Hello! I often see people talking about vintage lenses. Where do people get these vintage lenses? Any leads on reputable dealers would be appreciated. Thank you!
Everyone says that mounting a mic on top of the camera is a bad idea. I agree, if you want to catch specific sounds like, say, a person's voice or clear sounds to match a certain piece of action (like someone cutting vegetables). But if you get close enough to your subject--within a few feet--then the audio will be fine. I have used a Rode NTG-2 on top of my camera in run-n-gun situations, where I'm not in a good position to mic people up, or place recorders near the action. I found that if I remember to get right up in where the action is whenever I want good audio, then mounting the mic on top of the camera is pretty good. If you are only going for ambient sounds, like a distance shot of a crowd of people, then standing afar with your mic on top of your camera does well too.
One caveat is that the Rode NTG-2 doesn't have a lot of power.

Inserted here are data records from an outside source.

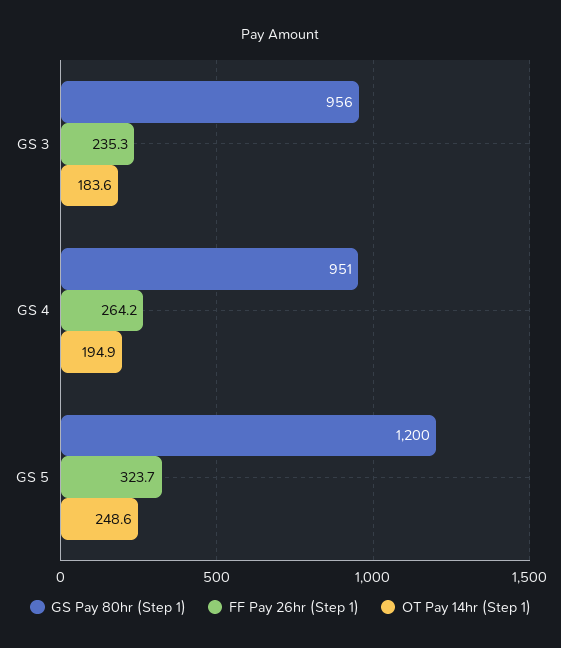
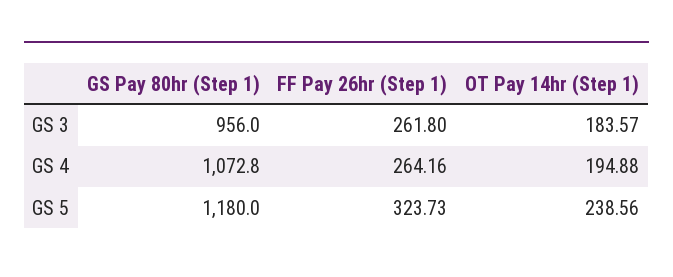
  {
    "GS Pay 80hr (Step 1)": {
      "GS 3": 956,
-     "GS 4": 951,
+     "GS 4": 1072.8,
-     "GS 5": 1200
+     "GS 5": 1180
    },
    "FF Pay 26hr (Step 1)": {
-     "GS 3": 235.3,
+     "GS 3": 261.8,
      "GS 4": 264.16,
      "GS 5": 323.73
    },
    "OT Pay 14hr (Step 1)": {
      "GS 3": 183.57,
      "GS 4": 194.88,
-     "GS 5": 248.6
+     "GS 5": 238.56
    }
  }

So you will get a hiss if you try to use only your camera's pre-amp. I've been using a pre-amp that goes in between the microphone and the camera. That has made a world of a difference.
This pocket camera is my baby ;) I love it, but you have to be able to put up with a real short battery life. You'll be constantly worried when you have it on that you're wasting batteries. If you get a metabones speed booster, the battery life will be even shorter (I'm talking about around 30 minutes shooting prores HQ without the speed booster, and maybe much less with the speed booster). If you use IS in a lens, that will probably shorten the battery life a bunch too.
I still love the camera, though, because I'm one of those who enjoy color grading, and the 10-bit is pretty dang cool. You can go 12-bit, of course, but that might be overkill for most things. Also, you'll get very little record time if you use only RAW (about 10 minutes, I think, on a 64 GB card).
I've decided to protect the small form factor of the camera as much as possible, so I use a non IS lens (15 mm Lumix) and no speed booster, and I don't use one of those battery solutions that involve connecting a battery externally. This has served me well for all my little non-professional fun projects that I like doing all the time. I'm one of those people who love the great gear and all the pro techniques, but use them for nothing but "home movies" ;)
Bottom line, if you like color grading, then this is the few cameras out there that will give you the goods to work with without having to spend an arm and a leg.
P.S. Try to put some time into grading the log with any of the color grading softwares out there (I use the free Davinci Resolve). In my opinion, it provides the most satisfaction, while increasing your skills. There's a learning curve, but you'll get it pretty quickly, and the rewards are worth it.
Here's me on Vimeo: https://vimeo.com/user9770839
Never skip Leg Day.
The way I understand it is that grading in higher bit allows you more freedom to manipulate the color, contrast, luminance, etc. of your footage for a final result that you desire. When you export it to a lower bit, that final result will still look like what you want; you just no longer have the freedom to manipulate that final result anymore, as you did with a higher bit.
If, on the other hand, you start out with a lower bit, say 8-bit, in your grade, then you will not have the freedom to get to that final result to begin with, at least not as much freedom as if you were grading in 10-bit (or higher).
Then again, if you capture in camera the footage as close to what you want your final result to look like, you'll not need those extra bits to grade with to achieve that final result. I've worked with 8-bit almost all of the time I've spent shooting (I just upgraded to 10-bit in the BMPCC), and I've always had very good results because I captured in camera the colors, contrast, etc. near to what I had in mind for my final result.
But, you're right, grading that higher bit is SO satisfying ;)
Other than this gentleman's Kickstarter idea, does anybody know of any other options for learning how to do VFX (like in those recent videos posted on NFS, i.e. Girl with the Dragon Tattoo, Gone Girl, etc.)? The VFX for practical uses is very impressive to me and looks like an excellent (and obtainable) way to gain more control over lighting and sound and setting/environment. Unfortunately, I don't know the first thing about how to go about doing any of it, and the VFX "breakdown" videos never touch on even the basics. Any recommendations would be highly appreciated. Thank you from a film making noob!